Dominican journalist (born 1960)

Nuria Esperanza Piera Gainza (born 29 June 1960) is a Dominican journalist specializing in investigative journalism. Piera is CEO of NCDN, a news production company in CDN (channel 37); she is also owner of Provideo.

==Biography==
Piera was born in Santo Domingo to immigrants from Spain: her mother was Basque and her father was Catalan.
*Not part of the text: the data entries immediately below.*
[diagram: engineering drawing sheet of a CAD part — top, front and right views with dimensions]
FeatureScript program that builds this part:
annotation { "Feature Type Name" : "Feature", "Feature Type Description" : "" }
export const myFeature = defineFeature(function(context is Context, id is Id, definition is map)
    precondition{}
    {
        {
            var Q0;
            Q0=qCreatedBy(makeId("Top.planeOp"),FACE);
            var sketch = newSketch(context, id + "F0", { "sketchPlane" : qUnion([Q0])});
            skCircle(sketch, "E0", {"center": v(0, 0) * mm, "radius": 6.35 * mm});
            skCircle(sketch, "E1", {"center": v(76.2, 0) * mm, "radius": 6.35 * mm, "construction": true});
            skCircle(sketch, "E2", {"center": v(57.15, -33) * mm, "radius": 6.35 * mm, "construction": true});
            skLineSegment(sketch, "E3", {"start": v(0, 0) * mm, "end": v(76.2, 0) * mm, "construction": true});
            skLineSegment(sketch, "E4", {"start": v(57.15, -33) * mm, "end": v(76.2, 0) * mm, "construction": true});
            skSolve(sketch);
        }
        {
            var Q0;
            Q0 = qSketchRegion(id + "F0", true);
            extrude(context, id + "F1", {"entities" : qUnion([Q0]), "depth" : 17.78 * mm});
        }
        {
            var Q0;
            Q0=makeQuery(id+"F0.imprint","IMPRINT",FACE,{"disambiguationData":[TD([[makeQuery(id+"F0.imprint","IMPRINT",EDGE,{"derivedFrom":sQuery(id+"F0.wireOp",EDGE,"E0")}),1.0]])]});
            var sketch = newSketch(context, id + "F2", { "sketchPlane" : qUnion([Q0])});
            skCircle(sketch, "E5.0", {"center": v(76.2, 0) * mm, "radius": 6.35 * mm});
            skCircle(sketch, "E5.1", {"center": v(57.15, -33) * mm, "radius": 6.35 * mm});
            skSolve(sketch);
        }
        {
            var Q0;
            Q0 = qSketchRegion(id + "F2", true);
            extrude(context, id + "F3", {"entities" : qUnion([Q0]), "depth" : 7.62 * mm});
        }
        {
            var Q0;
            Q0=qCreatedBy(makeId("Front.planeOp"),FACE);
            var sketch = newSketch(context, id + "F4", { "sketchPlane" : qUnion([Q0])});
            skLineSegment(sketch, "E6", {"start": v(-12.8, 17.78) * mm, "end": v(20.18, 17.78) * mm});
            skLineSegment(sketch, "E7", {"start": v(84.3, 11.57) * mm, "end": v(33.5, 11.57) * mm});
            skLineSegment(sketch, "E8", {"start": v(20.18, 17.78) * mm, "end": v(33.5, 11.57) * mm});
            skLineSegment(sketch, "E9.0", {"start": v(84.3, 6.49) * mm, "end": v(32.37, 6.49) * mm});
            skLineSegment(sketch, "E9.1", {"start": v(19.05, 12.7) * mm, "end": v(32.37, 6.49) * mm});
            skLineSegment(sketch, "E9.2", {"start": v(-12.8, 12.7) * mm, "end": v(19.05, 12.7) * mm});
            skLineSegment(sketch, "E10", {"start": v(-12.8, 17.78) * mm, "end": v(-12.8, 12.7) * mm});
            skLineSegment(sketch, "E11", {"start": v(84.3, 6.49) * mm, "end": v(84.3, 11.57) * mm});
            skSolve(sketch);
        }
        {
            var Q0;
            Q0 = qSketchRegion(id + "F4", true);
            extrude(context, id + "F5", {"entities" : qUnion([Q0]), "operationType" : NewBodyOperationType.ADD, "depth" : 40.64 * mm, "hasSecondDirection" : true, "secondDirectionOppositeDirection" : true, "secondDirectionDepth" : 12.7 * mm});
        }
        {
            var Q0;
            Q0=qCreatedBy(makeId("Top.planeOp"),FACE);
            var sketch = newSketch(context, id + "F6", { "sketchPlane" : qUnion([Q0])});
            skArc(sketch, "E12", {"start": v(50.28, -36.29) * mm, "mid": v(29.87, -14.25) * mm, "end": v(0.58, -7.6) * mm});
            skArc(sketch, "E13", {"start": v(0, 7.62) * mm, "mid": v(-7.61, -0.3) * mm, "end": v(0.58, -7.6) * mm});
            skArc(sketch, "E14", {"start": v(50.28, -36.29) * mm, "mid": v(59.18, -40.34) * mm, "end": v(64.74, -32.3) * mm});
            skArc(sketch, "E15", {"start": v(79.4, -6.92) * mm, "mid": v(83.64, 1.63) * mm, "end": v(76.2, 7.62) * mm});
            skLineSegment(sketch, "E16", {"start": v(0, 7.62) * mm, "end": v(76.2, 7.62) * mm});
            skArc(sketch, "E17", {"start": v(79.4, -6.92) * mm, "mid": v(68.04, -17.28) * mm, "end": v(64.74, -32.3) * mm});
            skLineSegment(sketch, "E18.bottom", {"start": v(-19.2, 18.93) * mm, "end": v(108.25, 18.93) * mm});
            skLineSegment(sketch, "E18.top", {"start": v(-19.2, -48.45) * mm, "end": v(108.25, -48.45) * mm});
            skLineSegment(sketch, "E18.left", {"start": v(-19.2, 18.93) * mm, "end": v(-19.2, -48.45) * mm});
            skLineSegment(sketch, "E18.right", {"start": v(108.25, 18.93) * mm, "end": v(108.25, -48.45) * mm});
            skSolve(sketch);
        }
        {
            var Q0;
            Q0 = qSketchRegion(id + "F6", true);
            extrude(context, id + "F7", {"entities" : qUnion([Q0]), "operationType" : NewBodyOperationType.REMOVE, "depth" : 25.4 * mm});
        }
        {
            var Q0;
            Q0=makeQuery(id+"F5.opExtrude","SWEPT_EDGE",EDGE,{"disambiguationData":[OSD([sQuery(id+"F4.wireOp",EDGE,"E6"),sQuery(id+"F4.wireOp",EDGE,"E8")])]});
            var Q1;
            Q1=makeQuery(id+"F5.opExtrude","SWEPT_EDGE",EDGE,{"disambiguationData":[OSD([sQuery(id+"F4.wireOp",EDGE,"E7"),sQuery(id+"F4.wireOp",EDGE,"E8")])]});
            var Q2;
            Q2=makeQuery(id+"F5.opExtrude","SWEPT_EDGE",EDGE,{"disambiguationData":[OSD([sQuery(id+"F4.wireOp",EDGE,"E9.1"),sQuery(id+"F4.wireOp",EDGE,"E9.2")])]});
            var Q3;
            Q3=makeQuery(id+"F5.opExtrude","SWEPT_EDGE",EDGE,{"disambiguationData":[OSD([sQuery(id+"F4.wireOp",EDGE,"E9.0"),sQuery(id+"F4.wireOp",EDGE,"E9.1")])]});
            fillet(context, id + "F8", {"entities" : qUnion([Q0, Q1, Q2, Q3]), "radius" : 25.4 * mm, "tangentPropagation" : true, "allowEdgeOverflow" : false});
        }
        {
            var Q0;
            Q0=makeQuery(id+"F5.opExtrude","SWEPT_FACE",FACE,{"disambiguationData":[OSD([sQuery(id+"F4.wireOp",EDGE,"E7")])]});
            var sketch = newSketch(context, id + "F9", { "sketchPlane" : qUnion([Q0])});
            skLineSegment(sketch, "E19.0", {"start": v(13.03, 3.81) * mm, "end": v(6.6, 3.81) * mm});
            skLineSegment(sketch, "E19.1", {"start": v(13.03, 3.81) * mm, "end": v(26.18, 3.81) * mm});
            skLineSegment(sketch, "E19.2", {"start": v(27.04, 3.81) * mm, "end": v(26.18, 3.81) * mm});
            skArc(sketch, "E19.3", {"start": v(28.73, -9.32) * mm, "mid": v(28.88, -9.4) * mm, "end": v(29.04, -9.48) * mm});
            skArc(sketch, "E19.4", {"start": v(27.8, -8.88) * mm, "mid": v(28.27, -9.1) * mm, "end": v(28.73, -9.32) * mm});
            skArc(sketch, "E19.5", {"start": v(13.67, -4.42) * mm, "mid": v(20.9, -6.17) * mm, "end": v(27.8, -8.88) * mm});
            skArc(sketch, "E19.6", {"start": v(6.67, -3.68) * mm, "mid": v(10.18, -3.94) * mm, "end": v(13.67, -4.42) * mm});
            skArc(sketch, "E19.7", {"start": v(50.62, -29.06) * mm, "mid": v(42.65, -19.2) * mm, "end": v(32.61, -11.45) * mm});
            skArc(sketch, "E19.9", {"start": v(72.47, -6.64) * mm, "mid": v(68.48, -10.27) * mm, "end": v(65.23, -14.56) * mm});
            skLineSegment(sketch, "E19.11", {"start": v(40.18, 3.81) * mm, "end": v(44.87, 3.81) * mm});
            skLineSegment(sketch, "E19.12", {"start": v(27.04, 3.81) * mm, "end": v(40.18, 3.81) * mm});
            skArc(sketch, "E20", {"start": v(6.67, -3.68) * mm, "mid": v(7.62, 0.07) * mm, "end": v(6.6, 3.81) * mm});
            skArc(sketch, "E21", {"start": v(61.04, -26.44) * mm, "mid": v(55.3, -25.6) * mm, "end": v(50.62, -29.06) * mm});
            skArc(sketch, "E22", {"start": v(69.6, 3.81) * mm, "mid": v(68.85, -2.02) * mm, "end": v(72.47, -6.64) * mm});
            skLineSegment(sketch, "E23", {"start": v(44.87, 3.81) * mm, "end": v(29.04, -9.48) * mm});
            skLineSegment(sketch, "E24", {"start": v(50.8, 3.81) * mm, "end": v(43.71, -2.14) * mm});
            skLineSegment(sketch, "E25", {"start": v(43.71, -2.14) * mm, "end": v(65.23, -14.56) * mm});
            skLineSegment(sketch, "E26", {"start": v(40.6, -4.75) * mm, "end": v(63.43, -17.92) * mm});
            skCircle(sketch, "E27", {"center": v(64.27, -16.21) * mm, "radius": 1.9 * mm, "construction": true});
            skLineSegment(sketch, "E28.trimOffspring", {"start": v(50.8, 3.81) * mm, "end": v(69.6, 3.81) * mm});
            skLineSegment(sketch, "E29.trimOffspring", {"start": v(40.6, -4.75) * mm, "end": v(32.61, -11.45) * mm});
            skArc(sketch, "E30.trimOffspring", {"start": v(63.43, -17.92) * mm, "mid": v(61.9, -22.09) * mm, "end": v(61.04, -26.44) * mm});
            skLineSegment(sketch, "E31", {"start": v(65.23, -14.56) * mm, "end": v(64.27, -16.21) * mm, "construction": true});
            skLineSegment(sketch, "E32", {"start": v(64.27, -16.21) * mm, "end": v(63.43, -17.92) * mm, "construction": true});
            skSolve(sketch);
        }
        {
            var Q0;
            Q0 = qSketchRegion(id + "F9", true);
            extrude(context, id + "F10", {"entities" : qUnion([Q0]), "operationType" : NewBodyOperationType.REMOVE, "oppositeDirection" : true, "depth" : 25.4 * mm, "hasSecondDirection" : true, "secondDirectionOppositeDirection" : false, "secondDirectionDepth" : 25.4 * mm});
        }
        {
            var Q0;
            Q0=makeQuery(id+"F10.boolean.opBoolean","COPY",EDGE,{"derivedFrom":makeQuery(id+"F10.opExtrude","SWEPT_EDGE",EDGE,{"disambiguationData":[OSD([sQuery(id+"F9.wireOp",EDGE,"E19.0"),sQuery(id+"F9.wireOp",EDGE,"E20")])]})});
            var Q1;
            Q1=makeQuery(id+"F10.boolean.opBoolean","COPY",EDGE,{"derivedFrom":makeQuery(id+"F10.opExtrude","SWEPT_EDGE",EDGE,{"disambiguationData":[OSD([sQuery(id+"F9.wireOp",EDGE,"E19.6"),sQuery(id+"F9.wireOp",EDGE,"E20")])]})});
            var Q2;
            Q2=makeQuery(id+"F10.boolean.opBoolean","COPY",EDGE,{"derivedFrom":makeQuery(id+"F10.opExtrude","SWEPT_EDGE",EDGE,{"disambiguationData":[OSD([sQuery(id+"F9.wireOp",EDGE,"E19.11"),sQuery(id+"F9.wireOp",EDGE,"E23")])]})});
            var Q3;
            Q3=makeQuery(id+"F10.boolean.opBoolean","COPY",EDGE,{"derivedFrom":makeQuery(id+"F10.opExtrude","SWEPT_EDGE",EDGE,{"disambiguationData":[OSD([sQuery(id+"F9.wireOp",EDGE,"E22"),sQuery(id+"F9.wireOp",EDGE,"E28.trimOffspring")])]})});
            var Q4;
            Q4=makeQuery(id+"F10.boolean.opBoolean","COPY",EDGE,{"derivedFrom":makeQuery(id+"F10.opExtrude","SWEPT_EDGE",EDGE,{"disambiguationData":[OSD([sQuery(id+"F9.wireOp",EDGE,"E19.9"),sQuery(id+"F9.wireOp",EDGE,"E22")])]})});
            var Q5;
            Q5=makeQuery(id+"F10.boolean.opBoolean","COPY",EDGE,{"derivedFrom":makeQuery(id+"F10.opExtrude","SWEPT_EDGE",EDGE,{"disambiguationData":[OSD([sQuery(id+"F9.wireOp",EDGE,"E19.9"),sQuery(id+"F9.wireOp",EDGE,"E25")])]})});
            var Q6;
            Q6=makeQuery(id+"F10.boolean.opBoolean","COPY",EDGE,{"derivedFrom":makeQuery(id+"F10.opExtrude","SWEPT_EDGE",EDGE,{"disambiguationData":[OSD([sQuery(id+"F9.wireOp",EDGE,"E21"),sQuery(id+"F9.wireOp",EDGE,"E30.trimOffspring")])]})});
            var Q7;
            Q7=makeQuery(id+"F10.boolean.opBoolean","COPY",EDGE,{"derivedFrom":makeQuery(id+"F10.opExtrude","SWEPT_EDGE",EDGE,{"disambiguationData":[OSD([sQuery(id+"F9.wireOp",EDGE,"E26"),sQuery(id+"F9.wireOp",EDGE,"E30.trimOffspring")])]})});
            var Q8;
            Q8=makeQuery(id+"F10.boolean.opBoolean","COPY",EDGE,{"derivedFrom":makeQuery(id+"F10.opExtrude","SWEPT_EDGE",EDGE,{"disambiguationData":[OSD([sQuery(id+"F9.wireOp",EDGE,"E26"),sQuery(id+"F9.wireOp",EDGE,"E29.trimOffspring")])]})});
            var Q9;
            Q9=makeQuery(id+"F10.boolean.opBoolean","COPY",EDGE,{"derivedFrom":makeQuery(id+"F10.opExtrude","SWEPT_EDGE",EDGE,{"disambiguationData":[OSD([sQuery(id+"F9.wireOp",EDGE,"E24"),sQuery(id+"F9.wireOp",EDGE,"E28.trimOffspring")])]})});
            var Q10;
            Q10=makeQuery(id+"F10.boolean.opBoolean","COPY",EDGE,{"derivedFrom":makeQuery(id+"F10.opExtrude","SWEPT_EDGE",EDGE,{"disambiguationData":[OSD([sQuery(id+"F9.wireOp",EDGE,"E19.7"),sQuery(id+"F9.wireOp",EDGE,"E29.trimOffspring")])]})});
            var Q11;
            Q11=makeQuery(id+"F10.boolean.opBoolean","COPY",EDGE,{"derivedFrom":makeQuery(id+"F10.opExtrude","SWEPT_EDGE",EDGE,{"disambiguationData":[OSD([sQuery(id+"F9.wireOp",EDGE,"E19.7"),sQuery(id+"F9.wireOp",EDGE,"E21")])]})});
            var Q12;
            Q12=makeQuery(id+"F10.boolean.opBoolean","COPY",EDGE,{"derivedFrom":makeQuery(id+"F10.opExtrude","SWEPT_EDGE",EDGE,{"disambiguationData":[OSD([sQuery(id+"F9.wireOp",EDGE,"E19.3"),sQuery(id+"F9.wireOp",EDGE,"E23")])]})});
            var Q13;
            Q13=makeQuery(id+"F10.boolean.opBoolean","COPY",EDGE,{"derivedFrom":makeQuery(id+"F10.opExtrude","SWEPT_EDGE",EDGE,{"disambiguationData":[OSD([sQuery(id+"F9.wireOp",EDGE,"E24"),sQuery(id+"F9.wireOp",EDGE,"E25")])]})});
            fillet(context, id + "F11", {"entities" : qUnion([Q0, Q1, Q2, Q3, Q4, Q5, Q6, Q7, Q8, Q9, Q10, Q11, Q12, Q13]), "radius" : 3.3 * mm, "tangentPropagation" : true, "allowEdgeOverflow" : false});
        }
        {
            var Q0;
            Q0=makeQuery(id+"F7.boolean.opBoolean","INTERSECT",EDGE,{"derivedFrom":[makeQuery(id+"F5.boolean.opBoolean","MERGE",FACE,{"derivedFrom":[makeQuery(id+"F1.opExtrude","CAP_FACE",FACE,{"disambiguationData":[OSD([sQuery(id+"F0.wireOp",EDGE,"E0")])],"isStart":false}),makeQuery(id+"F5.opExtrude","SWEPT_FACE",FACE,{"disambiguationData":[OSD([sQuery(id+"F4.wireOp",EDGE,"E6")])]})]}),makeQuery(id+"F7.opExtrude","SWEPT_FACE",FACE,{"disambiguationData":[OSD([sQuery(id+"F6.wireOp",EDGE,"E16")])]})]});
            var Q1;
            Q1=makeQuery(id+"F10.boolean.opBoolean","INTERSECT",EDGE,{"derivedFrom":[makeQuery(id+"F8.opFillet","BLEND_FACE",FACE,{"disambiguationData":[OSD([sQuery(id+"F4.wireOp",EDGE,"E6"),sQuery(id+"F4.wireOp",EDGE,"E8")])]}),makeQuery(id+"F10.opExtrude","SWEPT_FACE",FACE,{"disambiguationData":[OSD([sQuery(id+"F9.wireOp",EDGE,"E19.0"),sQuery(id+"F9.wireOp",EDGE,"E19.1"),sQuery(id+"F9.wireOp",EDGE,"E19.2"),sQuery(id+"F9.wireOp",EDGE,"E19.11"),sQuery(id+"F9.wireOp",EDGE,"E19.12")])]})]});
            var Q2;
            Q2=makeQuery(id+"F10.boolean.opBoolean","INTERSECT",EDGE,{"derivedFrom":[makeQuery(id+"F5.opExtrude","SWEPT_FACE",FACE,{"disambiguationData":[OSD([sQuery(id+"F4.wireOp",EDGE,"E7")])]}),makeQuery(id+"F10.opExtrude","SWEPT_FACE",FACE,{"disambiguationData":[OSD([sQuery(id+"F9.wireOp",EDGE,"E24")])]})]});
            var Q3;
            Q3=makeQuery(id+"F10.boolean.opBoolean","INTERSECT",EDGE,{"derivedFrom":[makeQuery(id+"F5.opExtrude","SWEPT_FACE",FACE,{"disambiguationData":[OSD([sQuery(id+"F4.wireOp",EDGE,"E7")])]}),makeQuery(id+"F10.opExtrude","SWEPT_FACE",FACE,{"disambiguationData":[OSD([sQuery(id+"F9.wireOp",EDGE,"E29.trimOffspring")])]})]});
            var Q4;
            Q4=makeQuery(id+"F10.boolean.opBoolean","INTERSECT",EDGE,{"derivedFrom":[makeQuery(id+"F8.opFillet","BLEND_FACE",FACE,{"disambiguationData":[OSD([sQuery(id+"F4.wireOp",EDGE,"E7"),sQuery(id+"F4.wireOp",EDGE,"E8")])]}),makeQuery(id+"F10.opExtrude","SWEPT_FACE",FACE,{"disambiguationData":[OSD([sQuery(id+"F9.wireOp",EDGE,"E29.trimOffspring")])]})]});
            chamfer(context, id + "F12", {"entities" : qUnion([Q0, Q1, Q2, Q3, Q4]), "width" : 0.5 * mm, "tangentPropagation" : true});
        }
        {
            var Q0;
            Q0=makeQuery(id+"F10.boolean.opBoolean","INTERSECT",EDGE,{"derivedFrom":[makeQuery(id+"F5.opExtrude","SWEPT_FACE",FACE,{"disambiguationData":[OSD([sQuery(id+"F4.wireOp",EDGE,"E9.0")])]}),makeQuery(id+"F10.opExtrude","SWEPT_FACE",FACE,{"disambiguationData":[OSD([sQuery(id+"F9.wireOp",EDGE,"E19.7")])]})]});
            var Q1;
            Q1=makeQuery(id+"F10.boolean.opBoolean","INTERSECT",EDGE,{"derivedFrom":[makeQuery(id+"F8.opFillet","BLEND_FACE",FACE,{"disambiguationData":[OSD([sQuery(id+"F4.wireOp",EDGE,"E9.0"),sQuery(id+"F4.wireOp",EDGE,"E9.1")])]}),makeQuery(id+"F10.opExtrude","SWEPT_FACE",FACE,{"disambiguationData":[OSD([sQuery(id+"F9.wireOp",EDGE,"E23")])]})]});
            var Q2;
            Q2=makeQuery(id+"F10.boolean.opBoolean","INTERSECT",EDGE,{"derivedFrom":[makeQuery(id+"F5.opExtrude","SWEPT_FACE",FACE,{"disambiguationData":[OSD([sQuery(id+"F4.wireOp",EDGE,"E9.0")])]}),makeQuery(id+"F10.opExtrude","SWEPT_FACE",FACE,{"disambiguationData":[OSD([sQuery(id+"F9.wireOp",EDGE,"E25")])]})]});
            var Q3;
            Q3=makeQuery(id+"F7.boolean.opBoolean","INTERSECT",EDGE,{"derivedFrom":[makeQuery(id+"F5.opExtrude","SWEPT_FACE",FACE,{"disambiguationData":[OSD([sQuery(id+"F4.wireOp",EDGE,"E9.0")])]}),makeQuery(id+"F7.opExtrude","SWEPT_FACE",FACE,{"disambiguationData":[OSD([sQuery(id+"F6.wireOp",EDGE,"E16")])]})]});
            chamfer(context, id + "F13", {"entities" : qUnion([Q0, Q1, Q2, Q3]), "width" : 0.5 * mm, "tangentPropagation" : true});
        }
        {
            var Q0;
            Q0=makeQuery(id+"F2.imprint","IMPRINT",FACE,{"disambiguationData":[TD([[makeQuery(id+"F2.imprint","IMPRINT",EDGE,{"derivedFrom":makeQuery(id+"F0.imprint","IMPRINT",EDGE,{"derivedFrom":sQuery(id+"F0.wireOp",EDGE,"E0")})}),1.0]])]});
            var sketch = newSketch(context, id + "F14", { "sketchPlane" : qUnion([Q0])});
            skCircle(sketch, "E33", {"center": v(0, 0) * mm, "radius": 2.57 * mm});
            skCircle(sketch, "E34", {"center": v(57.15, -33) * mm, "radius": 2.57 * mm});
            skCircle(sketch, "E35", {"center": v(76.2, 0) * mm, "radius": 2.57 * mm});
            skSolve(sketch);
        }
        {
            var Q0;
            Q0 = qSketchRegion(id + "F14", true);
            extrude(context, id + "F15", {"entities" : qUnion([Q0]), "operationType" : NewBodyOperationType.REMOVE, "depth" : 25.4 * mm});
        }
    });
Piera was orphaned at 10 years old when her father, journalist José Enrique Piera Puig, was killed in 1970 by the authoritarian regime of Joaquín Balaguer.

==Career==
In September 2013, a news investigation led by Piera revealed that the Papal Nuncio of Santo Domingo, Józef Wesołowski, whom Pope Francis had dismissed, was not removed from office due to a dispute he held for three years with Puerto Rican Cardinal Roberto González Nieves, as stated in the Italian and Dominican press and as insinuated by the archbishop of Santo Domingo Cardinal Nicolás de Jesús López Rodríguez, but instead due to the consumption of alcoholic beverages in areas of dubious reputation and abuse of children and adolescent males, This emerged as another scandal of pederasty in the Catholic Church.

In 2014, EFE listed her as one of the most influential women in Ibero-America.

In May 2023, human rights organizations Amnesty International and Citizen Lab confirmed that a mobile device belonging to Nuria Piera was targeted by Pegasus spyware at least three times between 2020 and 2021, likely in connection to Piera's investigations of governmental corruption and impunity. This is the first confirmed use of spyware against a journalist in the Dominican Republic.

==Personal life==
Nuria married journalist and broadcaster Pablo McKinney, from whose union was born Nuria's only daughter, Leslie Paola McKinney.